I did not understand what would surprise you here. It seems to me like a regular, meaningless series.
If you check the die and it is fair, and you get 6 a hundred times in a row, would you not assume that someone arranged the falls? (That he has the ability to throw dice in a way that aims at a specific result, even though you do not know of such abilities?) Would you not prefer that explanation over the explanation that this is a random result?

Yishai (2017-08-29)

That is the beginning of pi.
Of course I would tend to look for an explanation based on something familiar. I suppose that in my mind there would remain the doubt that perhaps there is some unknown force here (supernatural or something like that), or that it is simply chance.

Michi (2017-08-29)

Right, and between the two possibilities—chance or an unknown force—in my view, when the probabilities are so tiny, it is more reasonable to attribute it to an unknown force.

David (2017-08-29)

My question is that every world is special in its own way. One allows life and another allows some new chemical element. Who said that life is more complex than a world with a different chemical element?!
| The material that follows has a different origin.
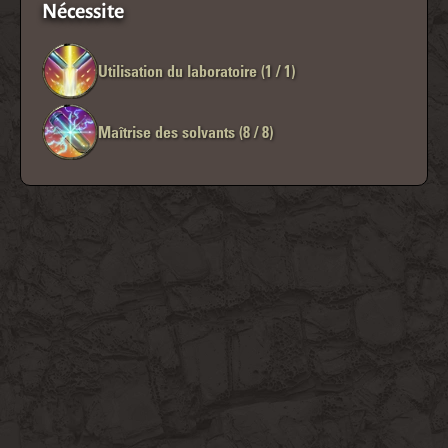
Nécessite
Utilisation du laboratoire (1 / 1)
Maîtrise des solvants (8 / 8)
In what way do they require more reason?

Michi (2017-08-29)

Life has low entropy, and that means it is special by an objective measure. Exactly like a sequence of a hundred 6s. See the discussion in the third booklet or in the article; there is no point repeating this again and again.

Avreimy (2017-08-29)

It is obvious that there is uniqueness in the world. The question is why we should see the outcomes as divided objectively into two groups: the group of the complex, which is 99.999% of all universes, and the group of the regular, which is 0.001% of all universes.
After all, you can take any outcome and set it apart from all the other outcomes. For example, the probability of the outcome 38492948 on a die is negligible, as opposed to all the other outcomes whose probability is close to one hundred percent.
This question is not difficult regarding the die example, because there there is reason to assume why it landed on 6 a hundred times: we know beings who, psychologically, see something special in 666666, and not in the other outcomes. Here we are talking about objective uniqueness. But I do not know any supreme being who psychologically sees specialness in a complex world.
Unfortunately I have not found an answer to this difficult question.
Maybe Rabbi Michael Abraham will manage to answer me.

Michi (2017-08-29)

This "difficult" question is very easy. I referred you to the booklet. Your argument about psychology is, of course, self-contradictory. You say it is objective uniqueness and then build that on a psychological tendency.

Avreimy (2017-08-29)

That is not contradictory.
Since there is a psychological entity that sees something special in 6666, then the number 6666 is objectively special for the purpose of drawing our conclusions.

Michi (2017-08-29)

It seems to me that this is the time to part as friends. 🙂

Avreimy (2017-08-29)

Of course, people always part when they lose 🙂 .

A (2017-11-04)

Isn't the questioner right about this ??…

Michi (2017-11-04)

No

A (2017-11-06)

Excuse me, Rabbi, but what is complexity? (= uniqueness?)
If it is only an assumption based on psychology, then that is just assuming the conclusion.

Michi (2017-11-06)

It is not psychology. Entropy is a physical quantity. I explained this in the third booklet.